Published by health care think tank The King’s Fund and the University of York, the study revealed that providers handed back home care contracts in more than one in three local authority areas last year.
It also discovered that some of the largest providers have withdrawn from the publicly funded home care market altogether.
The findings are published as one major home care provider, Allied Healthcare, is sold and transfers many of its contracts to other providers.
Entitled Home care in England: views from commissioners and providers, the report found that staff shortages are a ‘relentless challenge’ for home care providers in many places.
The fees paid by councils are too low to maintain quality services, it warned.
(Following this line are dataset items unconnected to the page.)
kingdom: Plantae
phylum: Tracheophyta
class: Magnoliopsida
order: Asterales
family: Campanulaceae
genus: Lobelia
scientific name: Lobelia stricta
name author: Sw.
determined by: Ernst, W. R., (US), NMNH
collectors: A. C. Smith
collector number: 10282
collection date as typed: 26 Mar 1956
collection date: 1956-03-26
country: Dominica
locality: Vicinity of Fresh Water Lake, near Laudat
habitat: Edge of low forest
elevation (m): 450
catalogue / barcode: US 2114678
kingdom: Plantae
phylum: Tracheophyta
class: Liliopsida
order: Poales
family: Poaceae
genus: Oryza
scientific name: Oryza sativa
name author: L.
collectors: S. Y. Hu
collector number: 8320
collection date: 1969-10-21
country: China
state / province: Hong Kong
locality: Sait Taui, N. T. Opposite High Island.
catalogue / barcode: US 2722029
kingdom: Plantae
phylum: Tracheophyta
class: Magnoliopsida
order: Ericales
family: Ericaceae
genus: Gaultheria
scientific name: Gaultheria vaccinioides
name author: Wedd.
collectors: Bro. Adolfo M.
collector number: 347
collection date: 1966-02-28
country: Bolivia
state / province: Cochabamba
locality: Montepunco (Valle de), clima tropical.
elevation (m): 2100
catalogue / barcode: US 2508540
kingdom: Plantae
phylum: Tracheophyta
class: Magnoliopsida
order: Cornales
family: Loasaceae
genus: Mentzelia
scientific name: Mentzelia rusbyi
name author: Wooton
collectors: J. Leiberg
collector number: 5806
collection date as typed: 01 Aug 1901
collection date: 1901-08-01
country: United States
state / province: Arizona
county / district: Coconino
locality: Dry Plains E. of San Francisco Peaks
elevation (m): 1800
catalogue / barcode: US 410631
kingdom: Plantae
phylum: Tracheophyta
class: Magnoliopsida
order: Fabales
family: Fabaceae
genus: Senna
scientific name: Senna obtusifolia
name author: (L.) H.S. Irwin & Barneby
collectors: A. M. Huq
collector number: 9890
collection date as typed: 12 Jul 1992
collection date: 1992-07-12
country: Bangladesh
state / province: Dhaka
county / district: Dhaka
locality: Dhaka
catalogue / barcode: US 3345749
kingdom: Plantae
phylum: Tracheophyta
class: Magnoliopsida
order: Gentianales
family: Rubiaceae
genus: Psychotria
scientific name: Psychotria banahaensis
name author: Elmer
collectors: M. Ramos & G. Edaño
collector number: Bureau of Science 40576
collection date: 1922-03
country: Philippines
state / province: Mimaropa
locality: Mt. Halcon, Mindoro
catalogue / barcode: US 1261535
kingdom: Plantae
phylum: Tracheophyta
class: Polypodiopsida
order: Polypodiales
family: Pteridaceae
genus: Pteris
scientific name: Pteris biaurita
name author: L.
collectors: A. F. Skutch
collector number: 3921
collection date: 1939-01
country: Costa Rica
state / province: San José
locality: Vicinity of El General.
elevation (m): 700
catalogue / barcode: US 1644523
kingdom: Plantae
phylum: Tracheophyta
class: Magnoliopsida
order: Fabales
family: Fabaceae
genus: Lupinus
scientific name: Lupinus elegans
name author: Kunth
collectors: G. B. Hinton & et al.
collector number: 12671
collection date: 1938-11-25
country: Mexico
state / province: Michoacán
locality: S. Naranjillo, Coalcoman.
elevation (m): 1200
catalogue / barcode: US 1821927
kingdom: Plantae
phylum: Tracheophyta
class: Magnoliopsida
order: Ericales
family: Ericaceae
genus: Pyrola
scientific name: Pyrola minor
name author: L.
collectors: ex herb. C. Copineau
Four in 10 home care workers leave their role every year and more than half are on zero hours contracts.
In 2016/17 around 500 new home care agencies registered each quarter and 400 left the market.
In a 2017 survey, many council directors of adult social services had experienced home care providers ceasing to trade in the previous six months (39%) or having contracts handed back (37%).
'Squeezed funding and a shortage of workers have left the home care sector in a fragile state,’ said Simon Bottery, senior fellow, social care, at The King’s Fund.
‘Home care providers are competing for staff with other sectors paying higher wages, offering more stable employment and better working conditions.
'The 249 million hours of home care delivered each year, much of it publicly-funded, has huge potential to improve people’s health and promote their independence.
‘The system needs a fundamental overhaul, beginning with the upcoming Green Paper, but the prize of a better, more effective home care service is worth having.’
Commenting on the report, Cllr Ian Hudspeth, chairman of the Local Government Association’s (LGA) Community Wellbeing Board, said: ‘The squeeze on local government funding overall, coupled with rising demand and increasing cost pressures in adult social care, mean many councils are having to make significant savings and reductions within adult social care, which is impacting on an ever more fragile provider market.’
He called on the Government to plug the £3.5bn funding gap facing adult social care by 2025 ‘to ensure that quality home care provision is available.’